Merci, Monsieur le président, de cet excellent discours, dont je n'ai vu qu'une seule information, que je ne partage pas tout à fait, c'est la confiance que vous faites aux sondages. Mais à part cela, je n'y ai vu que des choses denses et intéressantes.
Puisque j'ai commencé par l'humour, je voudrais vous dire que nous assistons aujourd'hui à une grande première, car je dois présenter les excuses de P-A. Wiltzer, qui est outre-Atlantique, et qui est, aujourd'hui remplacé par son prédécesseur, C. Josselin, que je suis heureux de saluer, ici, et de souhaiter la bienvenue. Comme quoi, la coopération internationale rassemble et c'est heureux.
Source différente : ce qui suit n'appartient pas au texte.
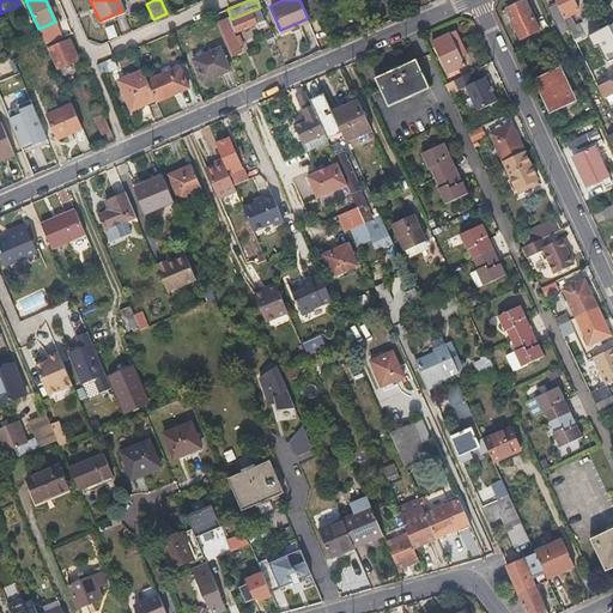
[(540,30),(525,0),(507,10),(521,40),(540,30)]
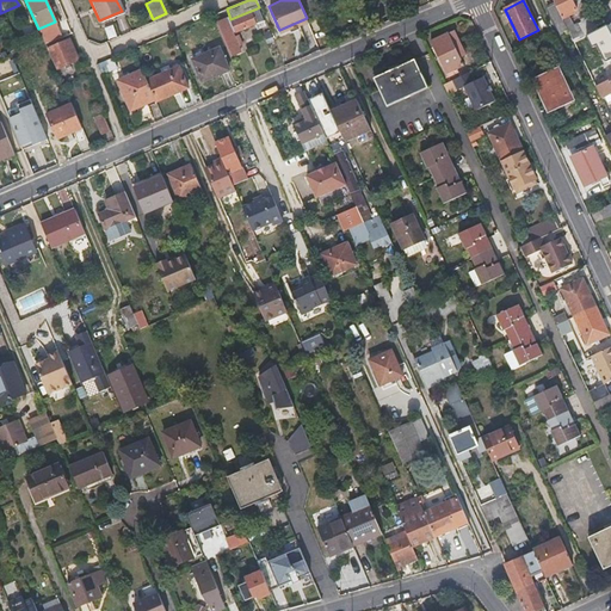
[(553,0),(562,18),(568,16),(578,11),(572,0),(553,0)]
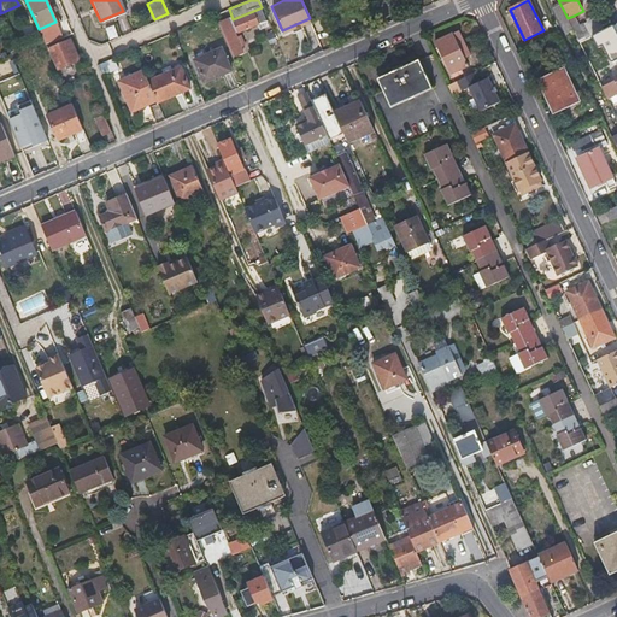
[(218,25),(231,57),(242,52),(240,46),(244,45),(241,37),(238,39),(236,36),(260,27),(262,30),(268,28),(259,9),(233,19),(218,25)]
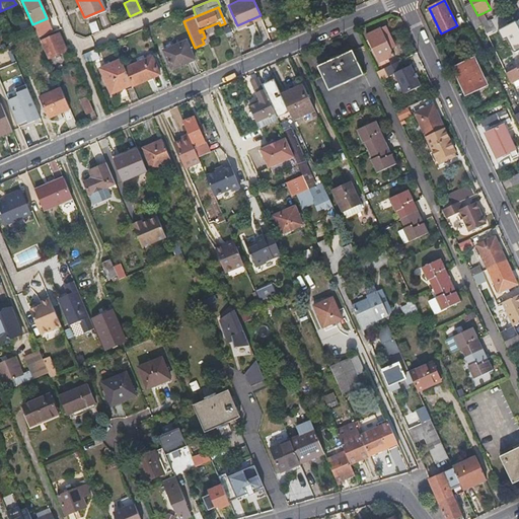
[(483,13),(477,15),(487,35),(493,32),(483,13)]
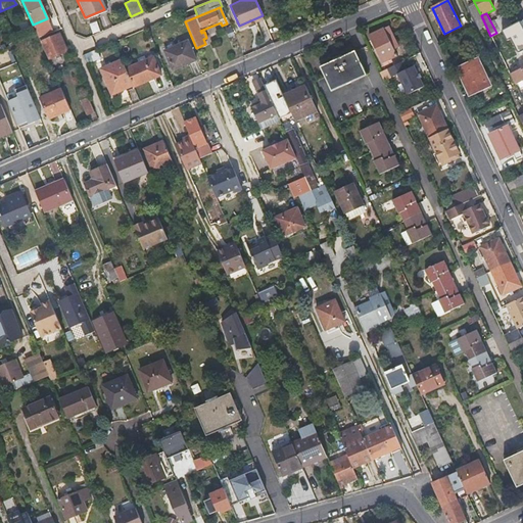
[(522,29),(522,18),(512,25),(516,33),(522,29)]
Cher président, je voudrais vous remercier, et vous remercier, Mesdames et Messieurs, de votre présence pour cette cérémonie importante, puisqu'elle honore des structures, des personnes, qui se sont engagées avec succès dans ce qui nous anime, la coopération internationale pour la lutte contre la pauvreté.
Nous savons qu'il s'agit là d'une grande ambition. Une ambition des Etats mais aussi une ambition des personnes, et de tous les lieux où les personnes se rassemblent pour agir, notamment les associations, les collectivités territoriales. Je crois que nous sommes aujourd'hui dans une période où il faut évidemment redoubler d'efforts, et les prix qui sont aujourd'hui remis, sont, de fait, des exemples pour tous ceux qui veulent agir et tous ceux qui doivent participer de cette mobilisation, face à une mondialisation qui présente un certain nombre d'atouts positifs, mais qui présente, aussi, un certain nombre de grandes préoccupations, et notamment ce que le Prix Nobel [...] appelle "la grande bifurcation." C'est cette conjugaison de plusieurs révolutions simultanées, notamment, le numérique, le génétique et l'économique, qui font qu'aujourd'hui, les richesses se partagent avec brutalité dans le monde. Il nous faut mesurer que l'accélération de ce partage, crée une croissance des forces des inégalités. Au fond, nous voyons bien qu'il y a, aujourd'hui, un besoin de mobilisation mondiale particulièrement pressant pour faire face, ne serait-ce qu'aux objectifs du millénaire pour les développements, tels que les avaient définis les Nations Unies et qui restent pour nous tous un élément très important de notre mobilisation.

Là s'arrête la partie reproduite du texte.